* Required action *
Return only those lines of the records below in which "January" appears.

(Source texts of formatted documents)
....

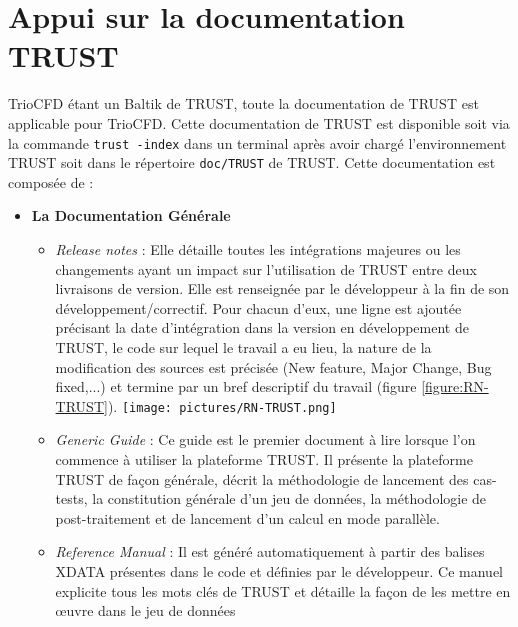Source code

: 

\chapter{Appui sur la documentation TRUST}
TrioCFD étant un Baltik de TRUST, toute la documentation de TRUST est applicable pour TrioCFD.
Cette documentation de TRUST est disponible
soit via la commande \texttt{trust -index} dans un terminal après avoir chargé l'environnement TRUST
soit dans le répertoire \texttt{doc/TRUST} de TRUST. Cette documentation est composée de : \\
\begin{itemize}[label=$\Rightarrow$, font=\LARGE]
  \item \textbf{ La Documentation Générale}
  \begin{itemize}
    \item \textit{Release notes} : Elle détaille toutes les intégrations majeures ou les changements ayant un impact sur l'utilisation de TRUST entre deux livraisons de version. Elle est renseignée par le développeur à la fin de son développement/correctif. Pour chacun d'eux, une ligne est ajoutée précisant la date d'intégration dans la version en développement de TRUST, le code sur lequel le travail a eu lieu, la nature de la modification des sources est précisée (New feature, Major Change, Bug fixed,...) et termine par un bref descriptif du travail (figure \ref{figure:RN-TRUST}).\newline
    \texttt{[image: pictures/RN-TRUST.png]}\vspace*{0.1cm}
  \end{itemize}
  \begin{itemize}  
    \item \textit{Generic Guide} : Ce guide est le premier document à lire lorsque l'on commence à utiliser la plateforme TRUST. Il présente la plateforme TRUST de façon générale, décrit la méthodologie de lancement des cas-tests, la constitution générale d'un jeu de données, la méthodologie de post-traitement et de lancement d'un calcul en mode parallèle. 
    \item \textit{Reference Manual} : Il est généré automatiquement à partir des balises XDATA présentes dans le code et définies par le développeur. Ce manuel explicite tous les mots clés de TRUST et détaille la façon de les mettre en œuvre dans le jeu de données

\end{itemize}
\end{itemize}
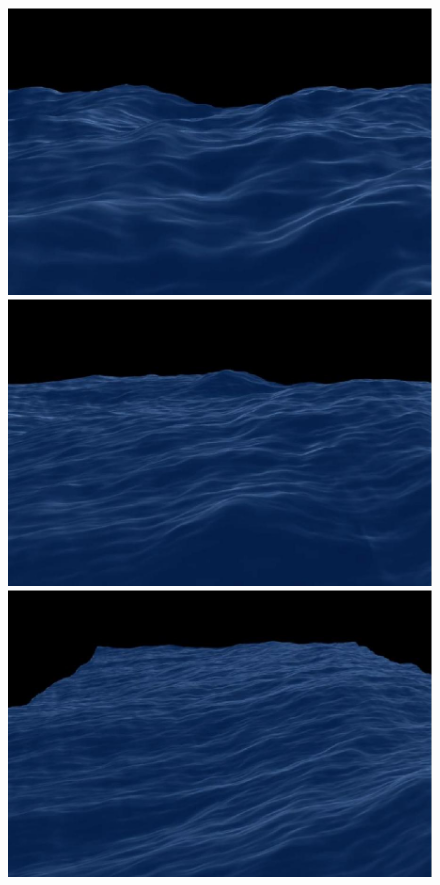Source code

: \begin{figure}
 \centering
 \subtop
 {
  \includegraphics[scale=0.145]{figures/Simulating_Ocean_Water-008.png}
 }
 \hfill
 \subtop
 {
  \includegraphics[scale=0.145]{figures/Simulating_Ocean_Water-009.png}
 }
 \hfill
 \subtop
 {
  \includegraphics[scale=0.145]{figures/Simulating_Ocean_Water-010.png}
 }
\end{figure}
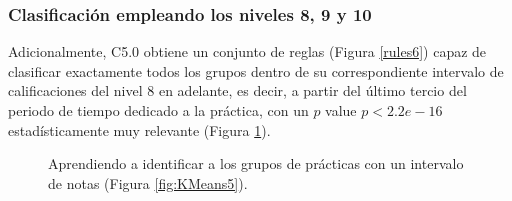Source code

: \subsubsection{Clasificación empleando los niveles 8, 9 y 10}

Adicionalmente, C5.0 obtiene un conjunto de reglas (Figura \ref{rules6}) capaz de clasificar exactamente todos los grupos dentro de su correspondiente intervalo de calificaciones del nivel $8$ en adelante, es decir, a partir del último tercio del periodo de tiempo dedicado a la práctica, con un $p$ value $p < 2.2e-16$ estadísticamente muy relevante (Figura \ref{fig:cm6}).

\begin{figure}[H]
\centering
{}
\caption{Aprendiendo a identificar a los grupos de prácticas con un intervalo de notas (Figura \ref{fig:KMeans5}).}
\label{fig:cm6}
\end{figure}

....

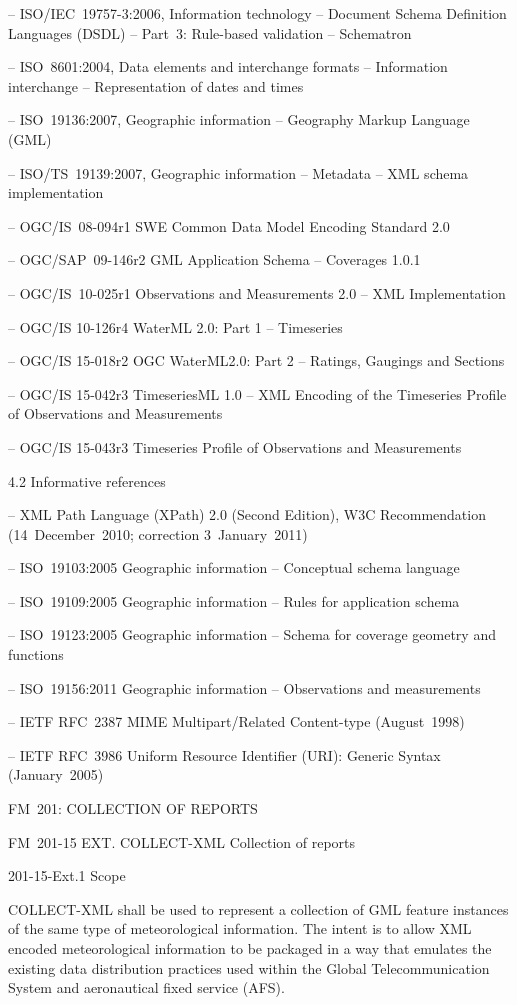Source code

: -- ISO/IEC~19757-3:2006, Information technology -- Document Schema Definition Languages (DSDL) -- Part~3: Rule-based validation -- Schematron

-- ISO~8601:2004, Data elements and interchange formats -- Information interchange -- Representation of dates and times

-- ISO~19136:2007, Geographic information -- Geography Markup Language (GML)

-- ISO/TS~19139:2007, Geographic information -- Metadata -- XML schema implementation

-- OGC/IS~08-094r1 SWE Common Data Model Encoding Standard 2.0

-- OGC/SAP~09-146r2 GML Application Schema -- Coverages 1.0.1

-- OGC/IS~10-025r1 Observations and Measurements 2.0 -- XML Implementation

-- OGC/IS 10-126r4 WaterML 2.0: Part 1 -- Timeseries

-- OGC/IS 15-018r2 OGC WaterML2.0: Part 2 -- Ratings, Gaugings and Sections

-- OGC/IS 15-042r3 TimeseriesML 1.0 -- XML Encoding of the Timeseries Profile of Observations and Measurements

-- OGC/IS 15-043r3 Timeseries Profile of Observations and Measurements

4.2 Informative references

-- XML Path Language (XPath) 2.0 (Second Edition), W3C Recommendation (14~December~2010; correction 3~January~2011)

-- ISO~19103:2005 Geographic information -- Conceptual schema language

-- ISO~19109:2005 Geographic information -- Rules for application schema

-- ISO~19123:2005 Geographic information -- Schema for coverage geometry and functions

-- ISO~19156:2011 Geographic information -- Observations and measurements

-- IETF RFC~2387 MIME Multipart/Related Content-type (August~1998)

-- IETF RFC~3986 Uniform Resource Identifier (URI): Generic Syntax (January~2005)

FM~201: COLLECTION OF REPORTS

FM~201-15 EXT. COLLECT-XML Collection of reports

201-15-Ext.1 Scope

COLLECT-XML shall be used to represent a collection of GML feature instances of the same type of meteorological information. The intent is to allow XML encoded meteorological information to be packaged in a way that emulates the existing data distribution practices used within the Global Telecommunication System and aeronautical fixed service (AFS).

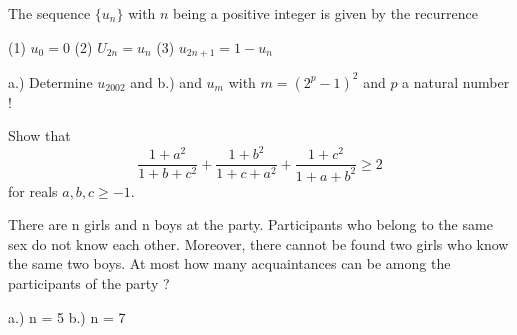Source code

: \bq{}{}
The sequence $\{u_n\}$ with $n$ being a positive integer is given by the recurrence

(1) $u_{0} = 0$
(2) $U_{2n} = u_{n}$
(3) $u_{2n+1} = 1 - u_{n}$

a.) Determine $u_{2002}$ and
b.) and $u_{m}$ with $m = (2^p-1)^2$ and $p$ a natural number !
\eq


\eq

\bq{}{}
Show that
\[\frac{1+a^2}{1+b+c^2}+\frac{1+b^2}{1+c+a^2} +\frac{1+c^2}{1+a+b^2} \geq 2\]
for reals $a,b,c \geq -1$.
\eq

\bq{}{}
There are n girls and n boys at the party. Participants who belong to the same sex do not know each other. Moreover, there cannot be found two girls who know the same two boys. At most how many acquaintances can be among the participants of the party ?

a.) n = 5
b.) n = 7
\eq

....

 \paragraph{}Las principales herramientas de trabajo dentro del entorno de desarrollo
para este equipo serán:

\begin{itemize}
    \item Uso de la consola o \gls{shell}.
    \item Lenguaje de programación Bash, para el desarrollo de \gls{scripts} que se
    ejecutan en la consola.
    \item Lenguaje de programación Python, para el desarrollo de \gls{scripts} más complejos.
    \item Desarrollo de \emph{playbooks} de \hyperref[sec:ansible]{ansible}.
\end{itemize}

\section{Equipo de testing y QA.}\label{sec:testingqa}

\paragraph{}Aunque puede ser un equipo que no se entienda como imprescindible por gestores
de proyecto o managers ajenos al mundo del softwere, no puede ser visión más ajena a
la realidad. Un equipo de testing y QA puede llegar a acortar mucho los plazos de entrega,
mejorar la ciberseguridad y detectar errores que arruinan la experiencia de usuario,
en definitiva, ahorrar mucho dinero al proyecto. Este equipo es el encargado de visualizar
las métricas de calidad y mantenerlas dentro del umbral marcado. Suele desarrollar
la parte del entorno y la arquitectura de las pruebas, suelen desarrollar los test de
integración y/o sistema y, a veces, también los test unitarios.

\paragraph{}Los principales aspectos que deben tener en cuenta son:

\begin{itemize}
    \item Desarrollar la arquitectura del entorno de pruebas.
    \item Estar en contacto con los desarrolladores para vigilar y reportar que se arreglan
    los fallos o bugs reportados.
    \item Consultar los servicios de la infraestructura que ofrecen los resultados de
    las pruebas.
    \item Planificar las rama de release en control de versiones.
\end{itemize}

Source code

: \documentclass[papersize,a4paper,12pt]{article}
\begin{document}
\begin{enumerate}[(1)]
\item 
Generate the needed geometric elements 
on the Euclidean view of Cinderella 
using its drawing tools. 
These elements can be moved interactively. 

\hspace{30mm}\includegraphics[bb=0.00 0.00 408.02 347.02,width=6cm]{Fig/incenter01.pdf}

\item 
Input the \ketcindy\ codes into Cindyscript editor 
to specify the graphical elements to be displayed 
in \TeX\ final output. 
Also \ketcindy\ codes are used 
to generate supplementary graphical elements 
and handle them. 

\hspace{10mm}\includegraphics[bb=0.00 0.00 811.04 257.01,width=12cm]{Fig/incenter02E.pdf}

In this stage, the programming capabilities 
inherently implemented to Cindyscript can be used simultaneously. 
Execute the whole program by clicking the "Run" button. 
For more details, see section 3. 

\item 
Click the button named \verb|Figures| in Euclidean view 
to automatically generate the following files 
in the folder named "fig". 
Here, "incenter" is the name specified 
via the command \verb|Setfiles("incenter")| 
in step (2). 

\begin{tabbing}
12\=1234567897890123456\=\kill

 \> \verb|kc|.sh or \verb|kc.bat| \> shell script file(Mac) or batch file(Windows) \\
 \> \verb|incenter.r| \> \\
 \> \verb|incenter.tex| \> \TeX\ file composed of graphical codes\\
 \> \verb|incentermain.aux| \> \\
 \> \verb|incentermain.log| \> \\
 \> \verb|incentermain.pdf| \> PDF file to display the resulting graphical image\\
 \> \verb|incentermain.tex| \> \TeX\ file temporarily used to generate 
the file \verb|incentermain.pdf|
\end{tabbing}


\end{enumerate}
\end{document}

....

* Exercise response *
-- XML Path Language (XPath) 2.0 (Second Edition), W3C Recommendation (14~December~2010; correction 3~January~2011)
-- IETF RFC~3986 Uniform Resource Identifier (URI): Generic Syntax (January~2005)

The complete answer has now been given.